» **Extracted entries**:
══════════
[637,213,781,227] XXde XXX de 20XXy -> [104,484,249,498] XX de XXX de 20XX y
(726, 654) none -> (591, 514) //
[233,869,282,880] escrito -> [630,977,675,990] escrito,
══════════
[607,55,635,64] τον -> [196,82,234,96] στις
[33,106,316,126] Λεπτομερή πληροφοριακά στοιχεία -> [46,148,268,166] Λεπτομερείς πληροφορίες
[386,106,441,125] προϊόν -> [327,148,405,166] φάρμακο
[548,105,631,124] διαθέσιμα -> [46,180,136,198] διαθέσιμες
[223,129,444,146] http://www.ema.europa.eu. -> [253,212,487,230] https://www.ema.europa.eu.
══════════
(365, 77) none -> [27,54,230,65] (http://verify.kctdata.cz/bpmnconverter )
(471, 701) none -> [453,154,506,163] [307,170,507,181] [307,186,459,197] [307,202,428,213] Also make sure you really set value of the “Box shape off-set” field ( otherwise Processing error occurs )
══════════
» **Work item**:
Out of the listing above, reproduce exactly the lines from the one with "(726, 654) none -> (591, 514) //" up to and including the one with "[233,869,282,880] escrito ->".

» **Exercise output**:
(726, 654) none -> (591, 514) //
[233,869,282,880] escrito -> [630,977,675,990] escrito,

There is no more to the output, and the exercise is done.